Dudgeon v. United Kingdom – A well-known case in the European Court of Human Rights in 1981, which ruled that an amendment to Section 11 of the Criminal Code in 1885 criminalizing homosexual relationships in England, Wales and Northern Ireland violated the European Convention on Human Rights.
This case was precedent due to the following circumstances:
This was the first successful case in the European Court of Human Rights dealing with the criminalization of homosexuality;
Legislation in Northern Ireland, Scotland, England and Wales has been brought into line with this decision;
Finally, the Council of Europe demanded that homosexual behavior of a man or a woman should no longer be criminalized in any Member State;
Jeff Dudgeon in his youth. He campaigned for homosexual law reform in the 1970s, when no elected politician supported gay rights in Northern Ireland.
Jeff Dudgeon was a shipping clerk and gay activist in Belfast, Northern Ireland, when he was interrogated by the Royal Ulster Constabulary about his sexual activities. He filed a complaint with the European Commission of Human Rights in 1975, which after a hearing in 1979 declared his complaint admissible to the European Court of Human Rights. The Court hearing was in April 1981 before a full panel of 19 judges.

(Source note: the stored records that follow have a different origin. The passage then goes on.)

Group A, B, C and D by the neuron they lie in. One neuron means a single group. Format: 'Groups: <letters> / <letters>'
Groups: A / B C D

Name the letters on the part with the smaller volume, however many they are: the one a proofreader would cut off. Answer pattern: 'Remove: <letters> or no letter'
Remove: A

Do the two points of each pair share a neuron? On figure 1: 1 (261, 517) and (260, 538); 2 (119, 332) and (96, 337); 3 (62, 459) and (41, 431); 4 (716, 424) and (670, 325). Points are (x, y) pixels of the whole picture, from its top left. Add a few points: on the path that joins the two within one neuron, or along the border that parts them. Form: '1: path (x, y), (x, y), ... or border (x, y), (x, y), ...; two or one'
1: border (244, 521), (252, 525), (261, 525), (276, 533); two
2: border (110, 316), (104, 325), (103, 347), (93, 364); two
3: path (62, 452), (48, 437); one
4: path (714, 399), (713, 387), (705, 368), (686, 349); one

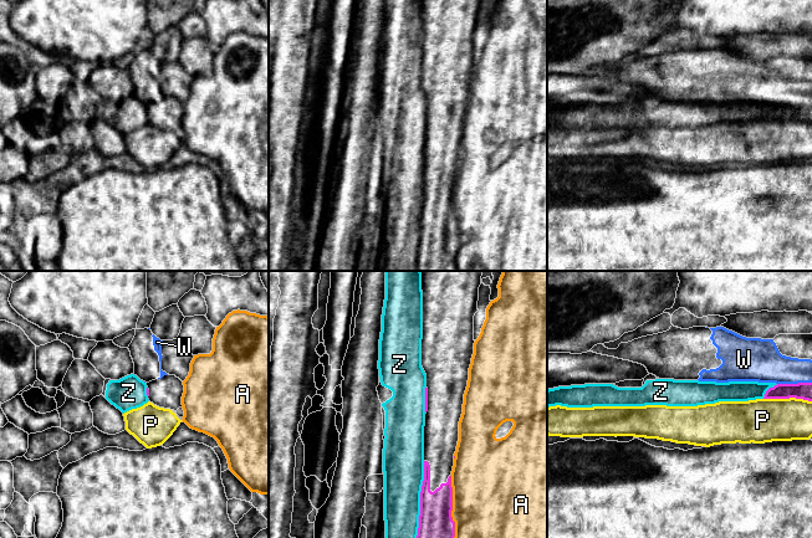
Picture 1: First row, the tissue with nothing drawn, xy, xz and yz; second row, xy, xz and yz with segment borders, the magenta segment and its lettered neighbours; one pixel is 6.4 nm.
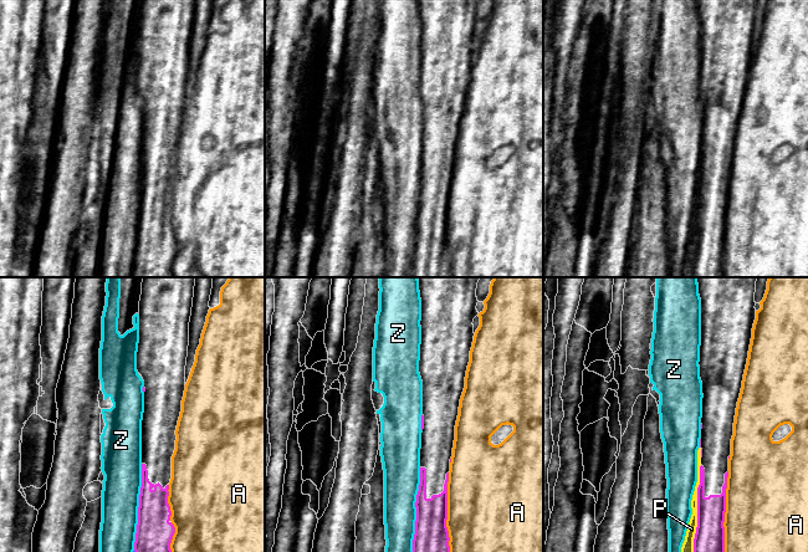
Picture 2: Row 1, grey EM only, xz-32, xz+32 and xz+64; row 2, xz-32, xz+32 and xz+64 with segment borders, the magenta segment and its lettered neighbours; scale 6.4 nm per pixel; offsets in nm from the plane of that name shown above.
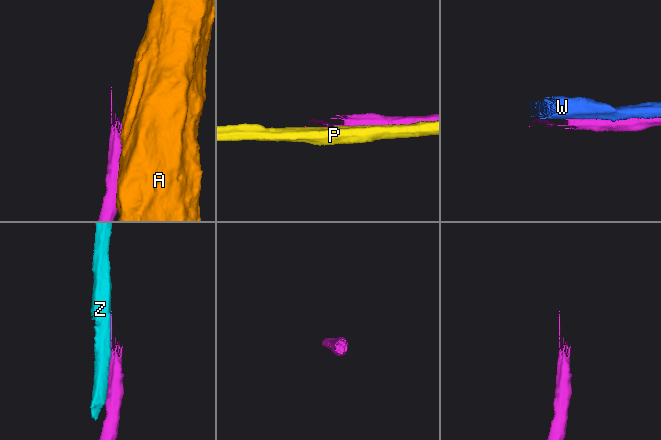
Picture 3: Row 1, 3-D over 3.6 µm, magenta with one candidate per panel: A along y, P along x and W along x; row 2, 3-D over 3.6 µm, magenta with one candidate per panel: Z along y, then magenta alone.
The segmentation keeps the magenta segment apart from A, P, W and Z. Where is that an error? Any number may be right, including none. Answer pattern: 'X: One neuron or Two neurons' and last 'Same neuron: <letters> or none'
A: Two neurons
P: Two neurons
W: Two neurons
Z: Two neurons
Same neuron: none

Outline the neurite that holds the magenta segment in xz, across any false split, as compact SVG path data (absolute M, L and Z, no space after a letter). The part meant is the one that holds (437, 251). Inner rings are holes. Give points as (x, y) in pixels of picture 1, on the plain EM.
M422 0L422 88L427 96L424 203L417 271L456 271L451 193L459 163L459 143L474 76L474 37L479 32L481 0Z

On 22 October 1981, the Court agreed with the Commission that Northern Ireland’s criminalisation of homosexual acts between consenting adults was a violation of Article 8 of the European Convention on Human Rights which says: “Everyone has the right to respect for his private and family life, his home and his correspondence. There shall be no interference by a public authority with the exercise of this right except such as is in accordance with the law and is necessary in a democratic society … for the protection of health or morals”.
Judgment was given in Dudgeon’s favour on that aspect by 15 votes to 4.
This was the first case before the European Court of Human Rights to rule in favor of LGBT rights.